WORK ORDER: Copy the data exactly. Leave nothing out.

INPUT FOR THIS TASK:
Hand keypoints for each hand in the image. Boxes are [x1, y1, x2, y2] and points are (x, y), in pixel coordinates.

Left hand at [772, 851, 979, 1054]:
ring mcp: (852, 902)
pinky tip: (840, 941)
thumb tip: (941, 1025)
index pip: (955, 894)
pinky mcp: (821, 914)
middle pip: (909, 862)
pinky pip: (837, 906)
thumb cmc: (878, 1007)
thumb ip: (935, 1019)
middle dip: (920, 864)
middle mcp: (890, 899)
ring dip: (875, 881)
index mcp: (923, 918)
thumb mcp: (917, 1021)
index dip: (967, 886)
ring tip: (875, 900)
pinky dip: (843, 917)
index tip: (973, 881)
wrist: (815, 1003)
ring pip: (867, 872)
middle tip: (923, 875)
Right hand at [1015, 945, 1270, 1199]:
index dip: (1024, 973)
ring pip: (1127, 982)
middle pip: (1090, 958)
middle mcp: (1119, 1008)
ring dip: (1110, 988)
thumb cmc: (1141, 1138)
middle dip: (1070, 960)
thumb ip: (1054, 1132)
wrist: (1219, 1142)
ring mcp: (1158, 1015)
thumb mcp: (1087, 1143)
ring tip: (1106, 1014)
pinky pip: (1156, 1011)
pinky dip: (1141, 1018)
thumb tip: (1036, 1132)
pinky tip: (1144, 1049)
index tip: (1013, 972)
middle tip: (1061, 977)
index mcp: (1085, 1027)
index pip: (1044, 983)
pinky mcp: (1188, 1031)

WRITTEN SOLUTION:
Hand keypoints for each hand in the image. Boxes are [x1, y1, x2, y2] and points are (x, y), in pixel coordinates.

Left hand at [772, 851, 979, 1054]:
ring mcp: (852, 902)
pinky tip: (840, 941)
thumb tip: (941, 1025)
index pip: (955, 894)
pinky mcp: (821, 914)
middle pip: (909, 862)
pinky pip: (837, 906)
thumb cmc: (878, 1007)
thumb ip: (935, 1019)
middle dip: (920, 864)
middle mcp: (890, 899)
ring dip: (875, 881)
index mcp: (923, 918)
thumb mcp: (917, 1021)
index dip: (967, 886)
ring tip: (875, 900)
pinky dip: (843, 917)
index tip: (973, 881)
wrist: (815, 1003)
ring pip: (867, 872)
middle tip: (923, 875)
Right hand at [1015, 945, 1270, 1199]:
index dip: (1024, 973)
ring pip: (1127, 982)
middle pip: (1090, 958)
middle mcp: (1119, 1008)
ring dip: (1110, 988)
thumb cmc: (1141, 1138)
middle dip: (1070, 960)
thumb ip: (1054, 1132)
wrist: (1219, 1142)
ring mcp: (1158, 1015)
thumb mcp: (1087, 1143)
ring tip: (1106, 1014)
pinky pip: (1156, 1011)
pinky dip: (1141, 1018)
thumb tip: (1036, 1132)
pinky tip: (1144, 1049)
index tip: (1013, 972)
middle tip: (1061, 977)
index mcp: (1085, 1027)
index pip: (1044, 983)
pinky mcp: (1188, 1031)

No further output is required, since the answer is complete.